Mortgage rates for 30-year U.S. loans rose above 4 percent for the first time in almost five months, increasing borrowing costs as fewer homeowners sought to refinance.
The average rate for a 30-year mortgage increased to 4.08 percent in the week ended today, from 3.92 percent, Freddie Mac said in a statement. The rate was the highest since Oct. 27, when it hit 4.1 percent. The average 15-year rate climbed to 3.3 percent from 3.16 percent, according to the McLean, Virginia-based mortgage-finance company.

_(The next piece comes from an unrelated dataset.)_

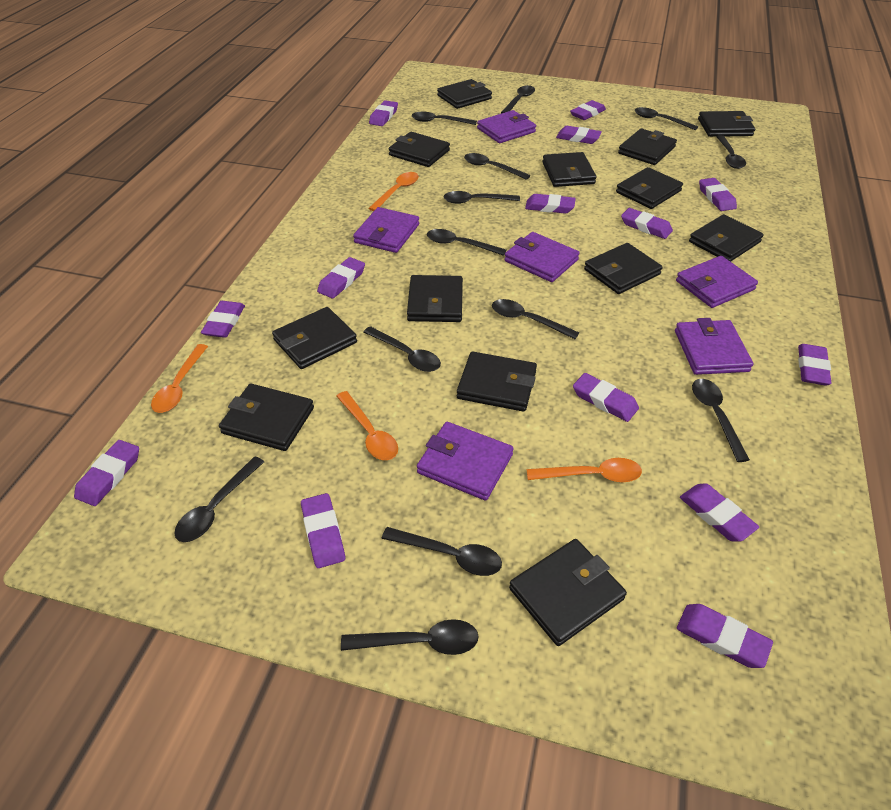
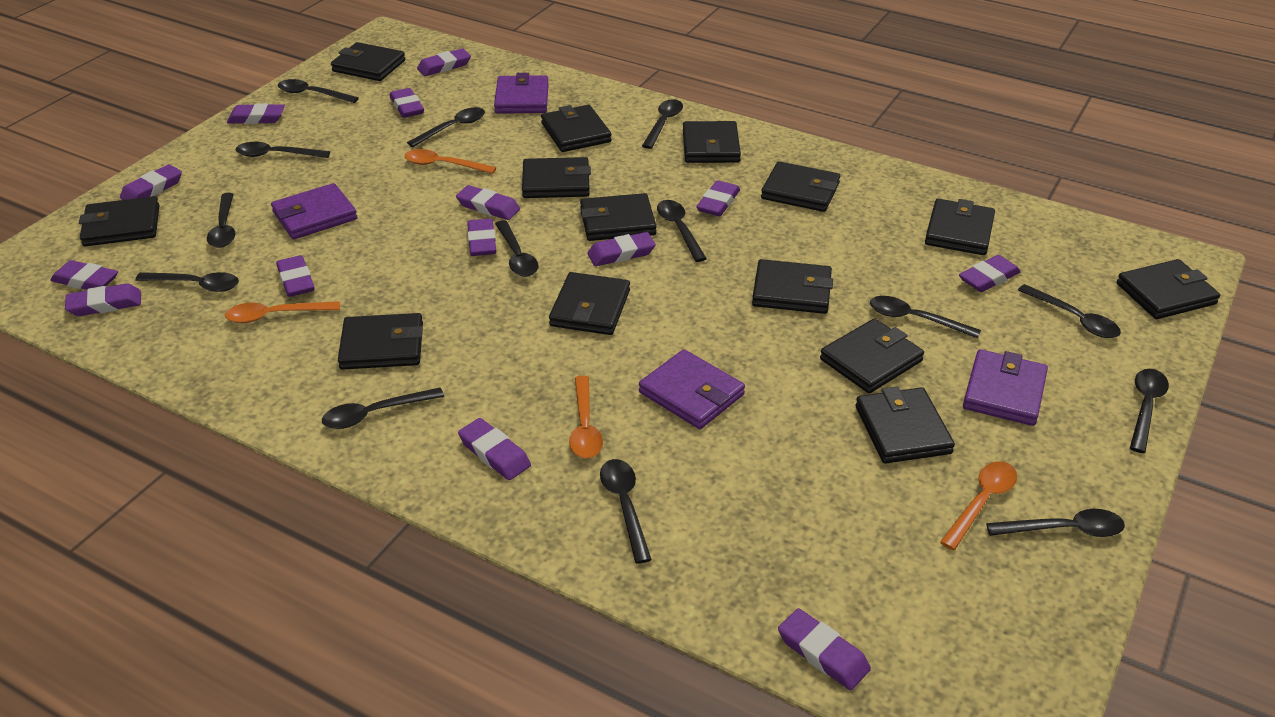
black spoon: [174,456,264,542] [341,619,479,655] [364,326,441,372] [382,527,502,576] [412,112,477,125] [427,229,507,256] [444,191,520,204] [464,153,530,180] [492,299,579,339] [501,85,535,113] [635,107,698,130] [692,379,750,462] [716,135,746,169] = 13 -> [135,272,239,292] [207,193,235,248] [236,142,330,158] [278,79,359,103] [322,388,444,429] [407,107,485,147] [495,220,539,277] [600,459,652,564] [642,99,683,149] [657,200,707,262] [870,296,981,339] [986,509,1125,537] [1018,284,1121,338] [1130,369,1169,453] = 14
black wallet: [219,384,314,451] [272,307,357,369] [389,132,450,167] [407,275,463,322] [437,79,492,109] [457,352,537,412] [509,539,627,646] [542,152,596,187] [584,243,663,294] [616,167,683,209] [618,128,677,165] [689,214,764,262] [698,111,755,137] = 13 -> [79,196,159,246] [331,42,405,81] [338,313,423,370] [522,157,591,198] [541,105,612,152] [549,272,630,335] [580,193,656,241] [683,121,741,163] [752,259,833,314] [761,161,840,212] [820,318,924,393] [856,387,955,464] [925,199,995,255] [1116,259,1220,319] = 14
purple wallet: [353,207,419,253] [417,422,513,501] [477,110,536,143] [504,232,580,282] [675,318,753,375] [676,256,758,308] = 6 -> [271,183,357,239] [494,73,549,114] [639,349,745,429] [963,349,1048,426] = 4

Home-loan applications in the U.S. fell for a sixth week, reflecting the biggest slump in refinancing since November. The Mortgage Bankers Association’s index declined 7.4 percent in the period ended March 16 from the prior week, the Washington-based trade group reported yesterday. The refinance index fell 9.3 percent, while the purchase gauge dropped 1 percent.
“The effect of the higher rates should be minimal as long as the increases are limited,” Sal Guatieri, a senior economist at BMO Capital Markets in Toronto, said in an interview yesterday. “Refinancings could take a further hit but they’re up hugely in the past year. I doubt applications for purchases of a home would be affected much. Affordability has never been better.”
Sales of previously owned U.S. houses held close to an almost two-year high in February, according to a report yesterday by the National Association of Realtors. Purchases dropped 0.9 percent to a 4.59 million annual rate from a revised 4.63 million pace in January.